À chaque fois qu’on était à la table, il y avait un débat entre nous. C’est aussi ça, la méthode Richter : s’exprimer sur l’actualité, presque quotidiennement, faire émerger l’intime, travailler la façon intime dont nous vivons les événements qui ont lieu ici et maintenant. Suis-je bien clair ? —… — Je fais beaucoup rire Richter. Par exemple, l’idée que Nordey soit Fassbinder, et moi sa mère, l’inspirait beaucoup. Ça le faisait rire. Avec son accent teuton, il entonnait : « Oh Sauvage ! » —… — Des improvisations, des petits ateliers, un processus plus fragmenté que sur My Secret Garden… Parfois, il pouvait travailler seul avec un acteur. —… — Non, on baignait dans Fassbinder. À vrai dire, il n’y a pas de personnages. C’était plutôt une plongée dans l’ambiance d’un artiste.
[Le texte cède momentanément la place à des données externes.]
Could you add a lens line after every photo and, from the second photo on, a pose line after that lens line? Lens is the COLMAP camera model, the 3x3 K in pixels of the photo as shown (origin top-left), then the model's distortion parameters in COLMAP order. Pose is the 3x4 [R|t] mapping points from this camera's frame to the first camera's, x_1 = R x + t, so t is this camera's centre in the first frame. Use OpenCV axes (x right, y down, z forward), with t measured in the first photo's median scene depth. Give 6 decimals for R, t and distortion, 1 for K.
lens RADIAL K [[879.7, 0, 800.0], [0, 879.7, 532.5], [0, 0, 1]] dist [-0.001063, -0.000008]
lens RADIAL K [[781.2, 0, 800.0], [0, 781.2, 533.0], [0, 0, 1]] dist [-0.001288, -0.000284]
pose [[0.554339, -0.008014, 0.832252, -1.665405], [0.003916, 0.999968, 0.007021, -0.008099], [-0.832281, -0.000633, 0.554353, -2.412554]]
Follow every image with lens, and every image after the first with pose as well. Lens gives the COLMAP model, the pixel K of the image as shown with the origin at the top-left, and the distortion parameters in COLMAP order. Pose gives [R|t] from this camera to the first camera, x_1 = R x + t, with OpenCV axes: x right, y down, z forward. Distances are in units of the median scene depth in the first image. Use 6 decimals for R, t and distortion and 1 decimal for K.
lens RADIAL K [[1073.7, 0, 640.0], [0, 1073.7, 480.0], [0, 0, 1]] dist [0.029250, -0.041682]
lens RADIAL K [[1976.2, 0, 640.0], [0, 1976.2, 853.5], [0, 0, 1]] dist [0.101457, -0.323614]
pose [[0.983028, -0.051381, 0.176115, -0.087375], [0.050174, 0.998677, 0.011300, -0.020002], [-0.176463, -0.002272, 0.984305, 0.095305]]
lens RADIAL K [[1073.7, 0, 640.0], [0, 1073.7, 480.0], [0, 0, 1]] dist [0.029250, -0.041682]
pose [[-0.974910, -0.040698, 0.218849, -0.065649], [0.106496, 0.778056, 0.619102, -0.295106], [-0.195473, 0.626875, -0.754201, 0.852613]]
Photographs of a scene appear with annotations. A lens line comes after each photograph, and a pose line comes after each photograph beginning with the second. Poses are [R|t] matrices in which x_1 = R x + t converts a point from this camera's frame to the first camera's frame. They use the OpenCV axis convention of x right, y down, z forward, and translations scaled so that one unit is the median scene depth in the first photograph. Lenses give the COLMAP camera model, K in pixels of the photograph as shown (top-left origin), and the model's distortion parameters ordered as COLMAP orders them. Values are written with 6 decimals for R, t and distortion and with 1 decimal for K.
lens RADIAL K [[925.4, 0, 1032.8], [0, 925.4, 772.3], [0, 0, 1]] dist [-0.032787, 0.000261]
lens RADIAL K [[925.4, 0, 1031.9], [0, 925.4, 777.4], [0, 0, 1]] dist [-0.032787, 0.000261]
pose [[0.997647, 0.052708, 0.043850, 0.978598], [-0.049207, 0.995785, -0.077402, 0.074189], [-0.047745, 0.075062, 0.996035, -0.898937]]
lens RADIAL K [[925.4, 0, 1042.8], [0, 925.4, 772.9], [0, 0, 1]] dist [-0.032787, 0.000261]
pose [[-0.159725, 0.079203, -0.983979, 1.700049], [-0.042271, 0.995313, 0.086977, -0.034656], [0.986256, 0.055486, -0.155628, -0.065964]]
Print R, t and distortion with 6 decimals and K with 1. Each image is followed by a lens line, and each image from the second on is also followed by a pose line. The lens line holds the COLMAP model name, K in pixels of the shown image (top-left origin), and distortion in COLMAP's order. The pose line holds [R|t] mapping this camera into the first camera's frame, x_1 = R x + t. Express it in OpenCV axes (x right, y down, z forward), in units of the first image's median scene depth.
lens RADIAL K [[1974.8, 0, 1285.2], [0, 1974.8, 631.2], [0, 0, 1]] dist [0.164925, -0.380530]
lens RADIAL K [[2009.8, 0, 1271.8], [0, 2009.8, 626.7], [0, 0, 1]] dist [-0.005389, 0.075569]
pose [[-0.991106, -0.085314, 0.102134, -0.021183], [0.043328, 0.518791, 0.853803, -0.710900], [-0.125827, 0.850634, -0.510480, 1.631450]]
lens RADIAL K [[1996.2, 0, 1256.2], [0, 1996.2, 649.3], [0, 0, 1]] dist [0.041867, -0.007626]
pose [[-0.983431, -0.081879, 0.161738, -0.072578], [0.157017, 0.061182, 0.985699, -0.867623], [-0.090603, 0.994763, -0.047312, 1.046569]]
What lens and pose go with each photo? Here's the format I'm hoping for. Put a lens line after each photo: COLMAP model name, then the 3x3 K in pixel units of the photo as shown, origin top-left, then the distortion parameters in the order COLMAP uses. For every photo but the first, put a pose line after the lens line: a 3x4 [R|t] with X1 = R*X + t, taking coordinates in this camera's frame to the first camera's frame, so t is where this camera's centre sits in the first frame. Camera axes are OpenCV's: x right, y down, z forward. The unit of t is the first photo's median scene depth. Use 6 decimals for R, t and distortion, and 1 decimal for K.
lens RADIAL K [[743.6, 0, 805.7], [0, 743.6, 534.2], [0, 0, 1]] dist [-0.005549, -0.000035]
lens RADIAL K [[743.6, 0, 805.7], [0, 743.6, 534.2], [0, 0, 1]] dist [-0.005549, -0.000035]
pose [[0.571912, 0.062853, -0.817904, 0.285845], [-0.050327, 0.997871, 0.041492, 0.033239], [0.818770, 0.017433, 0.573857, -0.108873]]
Il en est sorti des affects, des figures, des énergies, des situations, des sensations, des mouvements, des gestes. On a baigné pendant des semaines dans l’excès, la démesure, l’extravagance de l’univers de Fassbinder. Par exemple, il y a eu ce qui est devenu l’avant-dernière séquence du spectacle… Ce jour-là, en répétition, un moment d’ivresse… On est partis en impro, ça fusait de partout : les filles se roulaient des pelles, Thomas était nu et agitait son sexe, moi je gueulais, faisant mine d’être ivre mort, et me vautrais sur les canapés, Nordey dansait le jerk… On a presque tout gardé, la séquence s’est fixée en une proposition. Miracle. —… — Que vous dire de plus ? Le montage des morceaux se fait au dernier moment. On pourrait croire qu’on est habitué, mais là, c’est toujours un peu dur. Trouver les bonnes énergies. Arrêter une séquence, en commencer une autre. Plonger la tête, la relever… Comment éprouver avec justesse le montage des différentes séquences ? De la tension… Bref, la dernière étape est prenante. —… — Richter est un grand déconneur. Il aime beaucoup rire. Sinon, il fait vraiment confiance aux acteurs et il tranche net. Je l’ai déjà dit, ça, non ? —… — L’ambiance de travail était très joyeuse. —… — Oui, c’est vraiment jouissif. —… — Très drôle et grave. —… — Un portrait ? Vous abusez…


—… — Un adolescent révolté… Vous savez, le temps passe et vous êtes encore… L’adolescence est souvent présente dans ses textes. C’est un provocateur. Il a gardé l’énergie de la rébellion. Pas assagi, le bonhomme, toujours dans l’expression nerveuse d’un truc… Cette spontanéité… et ce côté sale gosse, quoi… J’ajouterais : l’audace, la liberté. L’effronterie. Richter est un culotté, comme on dit aujourd’hui dans les banlieues. —… — Non, là, comme ça, je n’ai rien à ajouter. J’ai déjà beaucoup parlé, non ? On peut raccrocher ? —… — Merci bien. Paris − Ivry-sur-Seine, 21 septembre 2018

Créations de textes de Falk Richter par Stanislas Nordey, dans lesquelles a joué Laurent Sauvage : • Das System (spectacle constitué de Sept Secondes, État d’urgence et Sous la glace), Festival d’Avignon, 2008 • My Secret Garden (co-mis en scène avec Falk Richter), Festival d’Avignon, 2010 • Je suis Fassbinder (co-mis en scène avec Falk Richter), Théâtre National de Strasbourg, 2016 Acteur formé au cours Véronique Nordey dans les années 1980, Laurent Sauvage joue sous la direction de Stanislas Nordey depuis la création de La Dispute de Marivaux en 1988. Il a joué également sous la direction de Jean-Pierre Vincent, Frédéric Fisbach, Serge Tranvouez, Véronique Nordey, Guillaume Doucet, Olivier Martinaud. Parmi ses derniers spectacles, on peut citer Je suis Fassbinder de Falk Richter, mis en scène par Falk Richter et Stanislas Nordey, et Le Camion de Marguerite Duras, mis en scène par Marine de Missolz, créés au TNS. Il y est artiste associé depuis 2014.